President Donald Trump kept one of his campaign promises and announced he was pulling out of the deal with Iran brokered by his predecessor.

“I am announcing today that the United States will withdraw from the Iran nuclear deal,” Trump said in a White House press conference. He has long been critical of the deal because it contains a “sunset clause, a provision that allows key limitations on Iran’s use and development of new technologies for enrichment of uranium to end beginning in 2025, and because he believed it was insufficient to check Iran’s weapons development program.

But Iran has not had a nuclear weapons program for at least 15 years.
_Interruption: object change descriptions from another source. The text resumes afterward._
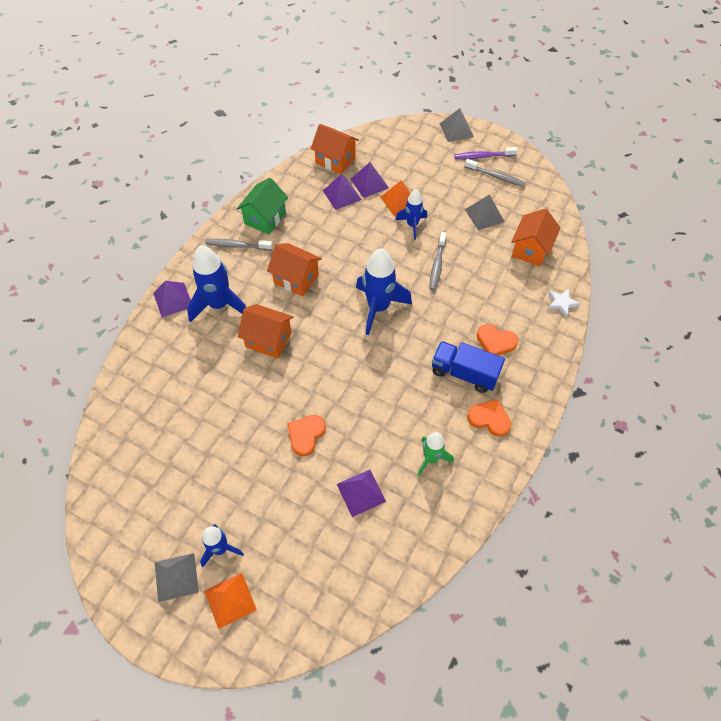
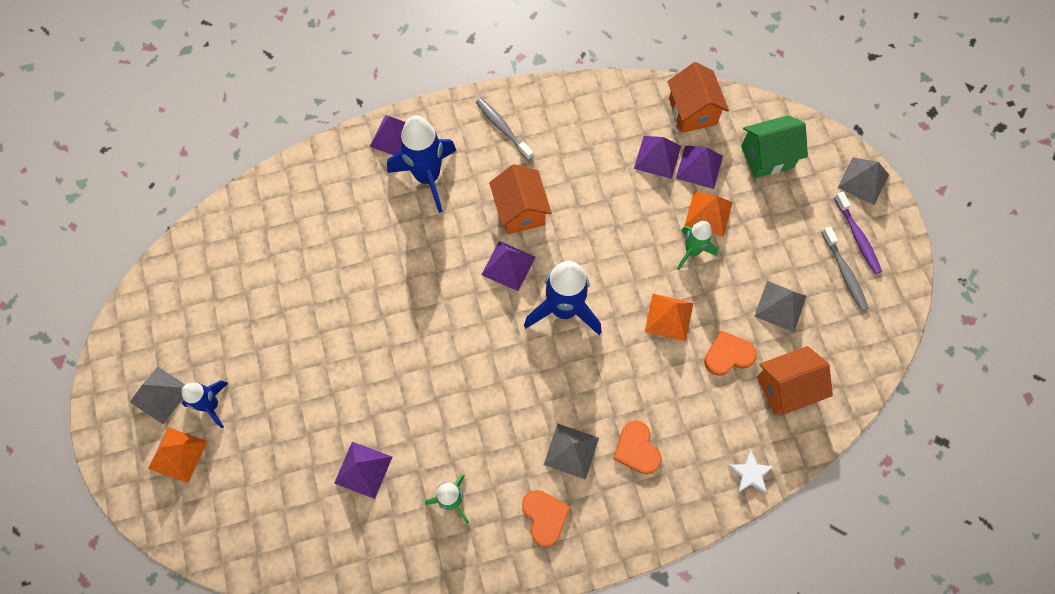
camera: 45 degrees right, 10 degrees up
(265, 218) = (557, 120): green house -> green house (767, 156)
(268, 340) = (434, 251): orange house -> none
(306, 435) = (373, 372): orange heart -> orange heart (728, 355)
(321, 311) = (508, 265): none -> purple pyramid
(412, 225) = (692, 251): blue rocket -> green rocket
(437, 265) = (669, 317): grey toothbrush -> orange pyramid
(464, 373) = (571, 451): blue truck -> grey pyramid
(483, 156) = (857, 237): purple toothbrush -> purple toothbrush turned 150 degrees counterclockwise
As the Los Angeles Times reported in 2012:
U.S. intelligence agencies don’t believe Iran is actively trying to build an atomic bomb.
A highly classified U.S. intelligence assessment circulated to policymakers early last year largely affirms that view, originally made in 2007. Both reports, known as national intelligence estimates, conclude that Tehran halted efforts to develop and build a nuclear warhead in 2003.
The most recent report, which represents the consensus of 16 U.S. intelligence agencies, indicates that Iran is pursuing research that could put it in a position to build a weapon, but that it has not sought to do so.
What’s more, Iran is a signatory to the Nuclear Non-Proliferation Treaty. That gives it a right to develop nuclear energy. But it also puts inspectors from the U.N.’s International Atomic Energy Agency on the ground in Iran to keep tabs on the country’s nuclear activities.

As Pat Buchanan notes, Iran is making no demands on the U.S., its patrol boats have ceased harassing U.S. warships patrolling the Persian Gulf (as if they could cause a lot of damage with their navy), and their forces in Iraq and Syria (countries into which they were invited) do not interfere with U.S. operations against ISIS.
Buchanan writes:
Iran has never tested a nuclear device and never enriched uranium to weapons grade. Under the deal, Iran has surrendered 95 percent of its uranium, shut down most of its centrifuges and allowed cameras and inspectors into all of its nuclear facilities.
Why Iran is abiding by the deal is obvious. For Iran it is a great deal.
Having decided in 2003 not to build a bomb, Iran terminated its program. Then Tehran decided to negotiate with the U.S. for return of $100 billion in frozen assets from the Shah’s era — by proving they were not doing what every U.S. intelligence agency said they were not doing.

Should Iran rashly decide to go for a nuclear weapon, it would have to fire up centrifuges to enrich uranium to a level that they have never done, and then test a nuclear device, and then weaponize it.

A crash bomb program would be detected almost instantly and bring a U.S. ultimatum which, if defied, could bring airstrikes. Why would Trump risk losing the means to monitor Iran’s compliance with the deal?
Trump’s decision to pull from the deal is a bad one for Americans. It gives the U.S. less access to Iran’s nuclear intentions. It increases tensions in the area. And it sets the stage for a more expansive war in the region.

But Trump’s war cabinet must be rubbing their hands together with glee. They, and their neocon/globalist enablers, have been itching for war for almost 30 years, as Bob Livingston has told you before.